The more yoof-targeted sports like the BMX and breaking have obviously benefited from having an informal, enthusiastic style like Marc Churchill and Tim Warwood in the skateboarding. Chapeau as always to the mighty Andrew Cotter and Hazel Irvine for their unflappable, indefatigable work on the ceremonies and elsewhere.
Overall, the blend of every second of action being on Discovery+ and the BBC having to cherry-pick as best it could worked out fine. I cannot say there were any particular moments where I felt like I was missing out on something essential as a BBC viewer. One reason for having sport on the BBC is the argument that free-to-air television is accessible to all and thus most likely to inspire the next Denise or Laura.
Perhaps, although clearly the sports that Britain is consistently excelling at are the ones that either not many other countries do, or are realistically accessible only to a sliver of society worldwide, or ones in which the targeted, calculated application of money and infrastructure can deliver irresistible golden advantage. I am not personally convinced that sailing or rowing, for instance, are going to yield Team GB fewer medals in the 2044 Olympics because they were slightly less comprehensively viewable on free-to-air TV in 2024.

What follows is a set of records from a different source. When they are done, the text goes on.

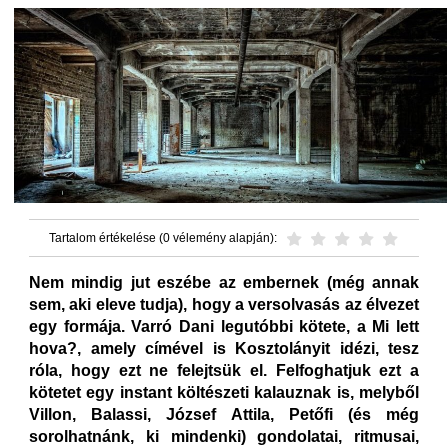
Tartalom értékelése (0 vélemény alapján):
Nem mindig jut eszébe az embernek (még annak
sem, aki eleve tudja), hogy a versolvasás az élvezet
egy formája. Varró Dani legutóbbi kötete, a Mi lett
hova?, amely címével is Kosztolányit idézi, tesz
róla, hogy ezt ne felejtsük el. Felfoghatjuk ezt a
kötetet egy instant költészeti kalauznak is, melyből
Villon, Balassi, József Attila, Petőfi (és még
sorolhatnánk, ki mindenki) gondolatai, ritmusai,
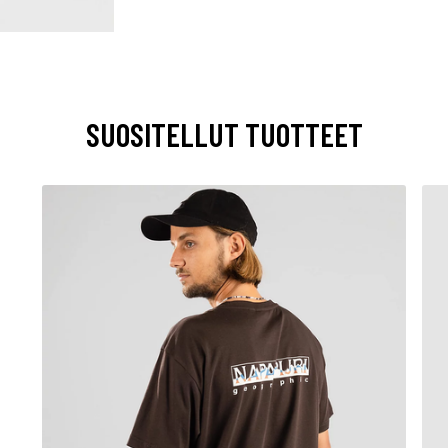
SUOSITELLUT TUOTTEET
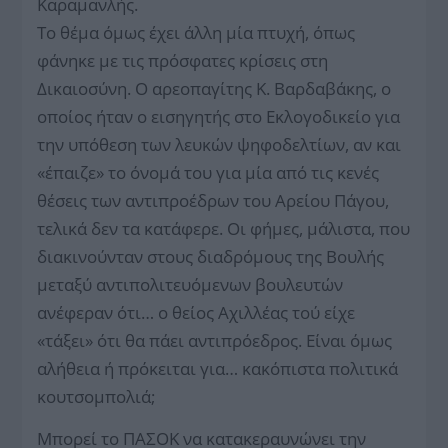
Καραμανλής.
Το θέμα όμως έχει άλλη μία πτυχή, όπως
φάνηκε με τις πρόσφατες κρίσεις στη
Δικαιοσύνη. Ο αρεοπαγίτης Κ. Βαρδαβάκης, ο
οποίος ήταν ο εισηγητής στο Εκλογοδικείο για
την υπόθεση των λευκών ψηφοδελτίων, αν και
«έπαιζε» το όνομά του για μία από τις κενές
θέσεις των αντιπροέδρων του Αρείου Πάγου,
τελικά δεν τα κατάφερε. Οι φήμες, μάλιστα, που
διακινούνταν στους διαδρόμους της Βουλής
μεταξύ αντιπολιτευόμενων βουλευτών
ανέφεραν ότι… ο θείος Αχιλλέας τού είχε
«τάξει» ότι θα πάει αντιπρόεδρος. Είναι όμως
αλήθεια ή πρόκειται για… κακόπιστα πολιτικά
κουτσομπολιά;
Μπορεί το ΠΑΣΟΚ να κατακεραυνώνει την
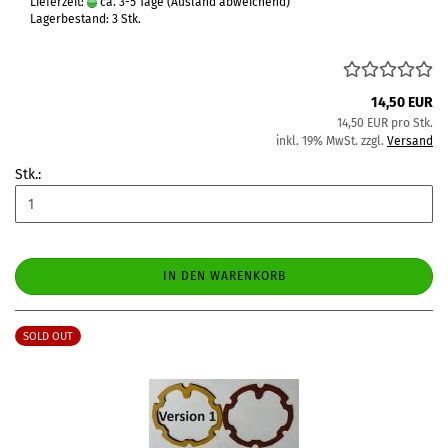
Lieferzeit:
ca. 3-5 Tage
(Ausland abweichend)
Lagerbestand: 3 Stk.
14,50 EUR
14,50 EUR pro Stk.
inkl. 19% MwSt. zzgl.
Versand
Stk.:
IN DEN WARENKORB
SOLD OUT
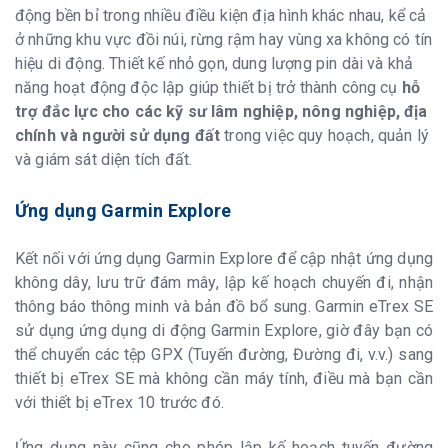
động bền bỉ trong nhiều điều kiện địa hình khác nhau, kể cả
ở những khu vực đồi núi, rừng rậm hay vùng xa không có tín
hiệu di động. Thiết kế nhỏ gọn, dung lượng pin dài và khả
năng hoạt động độc lập giúp thiết bị trở thành công cụ
hỗ
trợ đắc lực cho các kỹ sư lâm nghiệp, nông nghiệp, địa
chính và người sử dụng đất
trong việc quy hoạch, quản lý
và giám sát diện tích đất.
Ứng dụng Garmin Explore
Kết nối với ứng dụng Garmin Explore để cập nhật ứng dụng
không dây, lưu trữ đám mây, lập kế hoạch chuyến đi, nhận
thông báo thông minh và bản đồ bổ sung. Garmin eTrex SE
sử dụng ứng dụng di động Garmin Explore, giờ đây bạn có
thể chuyển các tệp GPX (Tuyến đường, Đường đi, v.v.) sang
thiết bị eTrex SE mà không cần máy tính, điều mà bạn cần
với thiết bị eTrex 10 trước đó.
Ứng dụng này cũng cho phép lập kế hoạch tuyến đường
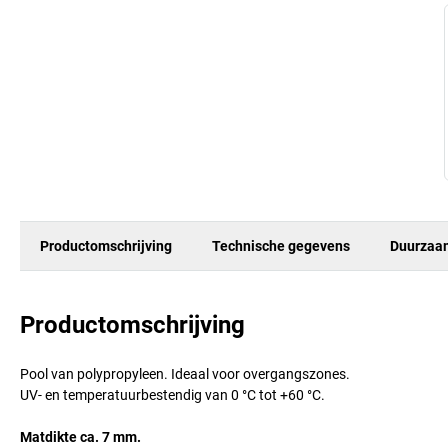
Productomschrijving
Technische gegevens
Duurzaa
Productomschrijving
Pool van polypropyleen. Ideaal voor overgangszones.
UV- en temperatuurbestendig van 0 °C tot +60 °C.
Matdikte ca. 7 mm.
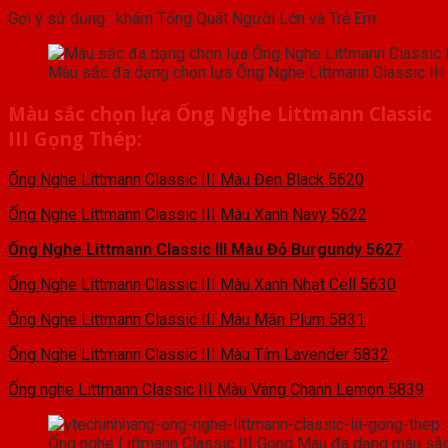
Gợi ý sử dụng : khám Tổng Quát Người Lớn và Trẻ Em
Màu sắc đa dạng chọn lựa Ống Nghe Littmann Classic II
Màu sắc chọn lựa Ống Nghe Littmann Classic
III Gọng Thép:
Ống Nghe Littmann Classic III Màu Đen Black 5620
Ống Nghe Littmann Classic III Màu Xanh Navy 5622
Ống Nghe Littmann Classic III Màu Đỏ Burgundy 5627
Ống Nghe Littmann Classic III Màu Xanh Nhạt Cell 5630
Ống Nghe Littmann Classic III Màu Mận Plum 5831
Ống Nghe Littmann Classic III Màu Tím Lavender 5832
Ống nghe Littmann Classic III Màu Vàng Chanh Lemon 5839
Ống nghe Littmann Classic III Gọng Màu đa dạng màu sắc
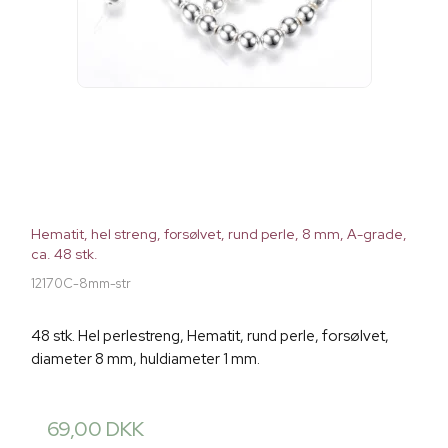
Hematit, hel streng, forsølvet, rund perle, 8 mm, A-grade,
ca. 48 stk.
12170C-8mm-str
48 stk. Hel perlestreng, Hematit, rund perle, forsølvet,
diameter 8 mm, huldiameter 1 mm.
69,00 DKK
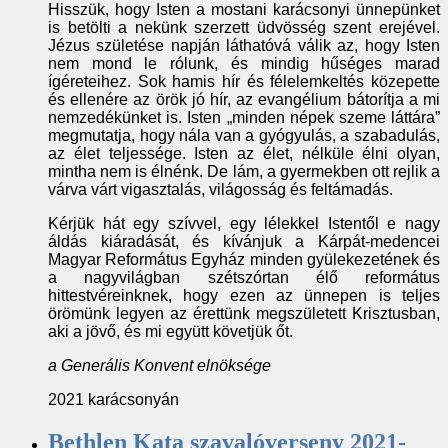
Hisszük, hogy Isten a mostani karácsonyi ünnepünket
is betölti a nekünk szerzett üdvösség szent erejével.
Jézus születése napján láthatóvá válik az, hogy Isten
nem mond le rólunk, és mindig hűséges marad
ígéreteihez. Sok hamis hír és félelemkeltés közepette
és ellenére az örök jó hír, az evangélium bátorítja a mi
nemzedékünket is. Isten „minden népek szeme láttára”
megmutatja, hogy nála van a gyógyulás, a szabadulás,
az élet teljessége. Isten az élet, nélküle élni olyan,
mintha nem is élnénk. De lám, a gyermekben ott rejlik a
várva várt vigasztalás, világosság és feltámadás.
Kérjük hát egy szívvel, egy lélekkel Istentől e nagy
áldás kiáradását, és kívánjuk a Kárpát-medencei
Magyar Református Egyház minden gyülekezetének és
a nagyvilágban szétszórtan élő református
hittestvéreinknek, hogy ezen az ünnepen is teljes
örömünk legyen az érettünk megszületett Krisztusban,
aki a jövő, és mi együtt követjük őt.
a Generális Konvent elnöksége
2021 karácsonyán
Bethlen Kata szavalóverseny 2021-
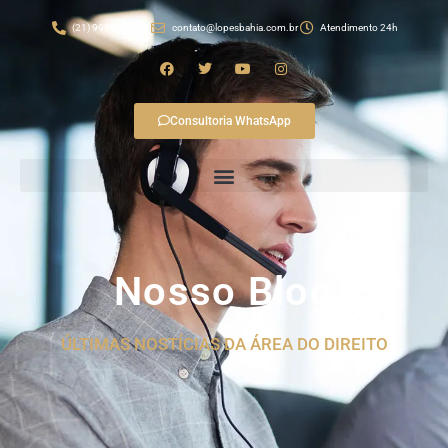
(21) 99982-4874
contato@lopesbahia.com.br
Atendimento 24h
Consultoria WhatsApp
Nosso Blog
ÚLTIMAS NOSTÍCIAS DA ÁREA DO DIREITO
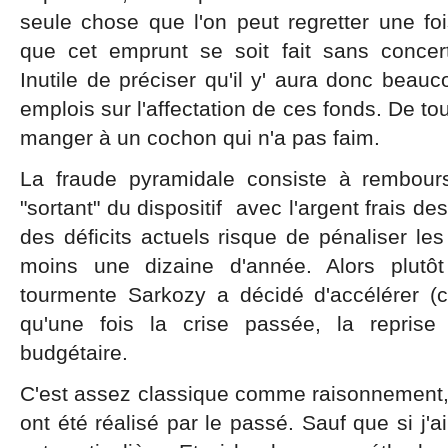
seule chose que l'on peut regretter une fois
que cet emprunt se soit fait sans concer
Inutile de préciser qu'il y' aura donc beau
emplois sur l'affectation de ces fonds. De t
manger à un cochon qui n'a pas faim.
La fraude pyramidale consiste à rembours
"sortant" du dispositif avec l'argent frais 
des déficits actuels risque de pénaliser le
moins une dizaine d'année. Alors plutôt
tourmente Sarkozy a décidé d'accélérer (
qu'une fois la crise passée, la reprise
budgétaire.
C'est assez classique comme raisonnement, 
ont été réalisé par le passé. Sauf que si j'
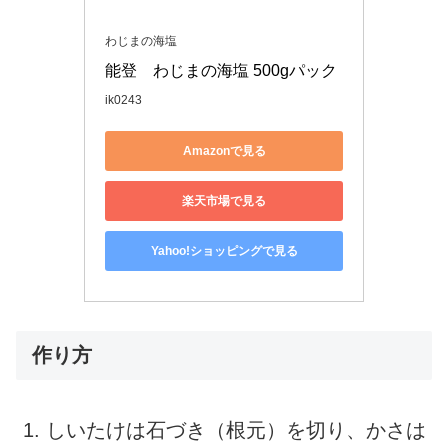
わじまの海塩
能登　わじまの海塩 500gパック
ik0243
Amazonで見る
楽天市場で見る
Yahoo!ショッピングで見る
作り方
しいたけは石づき（根元）を切り、かさは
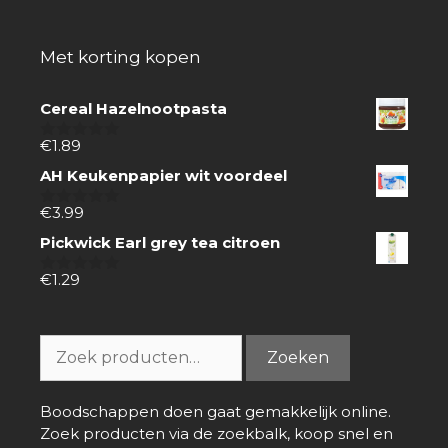
Met korting kopen
Cereal Hazelnootpasta
€
1.89
0
van
AH Keukenpapier wit voordeel
5
€
3.99
0
van
Pickwick Earl grey tea citroen
5
€
1.29
0
van
5
Zoeken
Zoeken
naar:
Boodschappen doen gaat gemakkelijk online.
Zoek producten via de zoekbalk, koop snel en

Perhaps the Olympics are inspiring people to the point of derangement
Whether the Olympics and visibility have any bearing on the nation’s fitness or appetite for sport still seems debatable. YouGov produced a poll at the weekend asking Britons if they reckoned they could qualify for the LA Olympics if they began training today. Twenty-seven per cent of our fellow countrymen and countrywomen think they could. Absolutely amazing that these people walk among us, or at least lumber on their knuckles among us. Twenty-seven per cent! And in the 18-to-24 age group, fully 17 per cent of respondents reckoned that they could get into the 100m sprint if they gave it a crack until 2028. Simply astonishing: perhaps the Olympics are actually inspiring people too much. Inspired to the point of derangement.
Or maybe we as a nation are so removed from physical activity that we have lost all sense of how it is done. But they say you have to see it to be it and, on that score at least, we have seen everything we could have wished for over these last three weeks.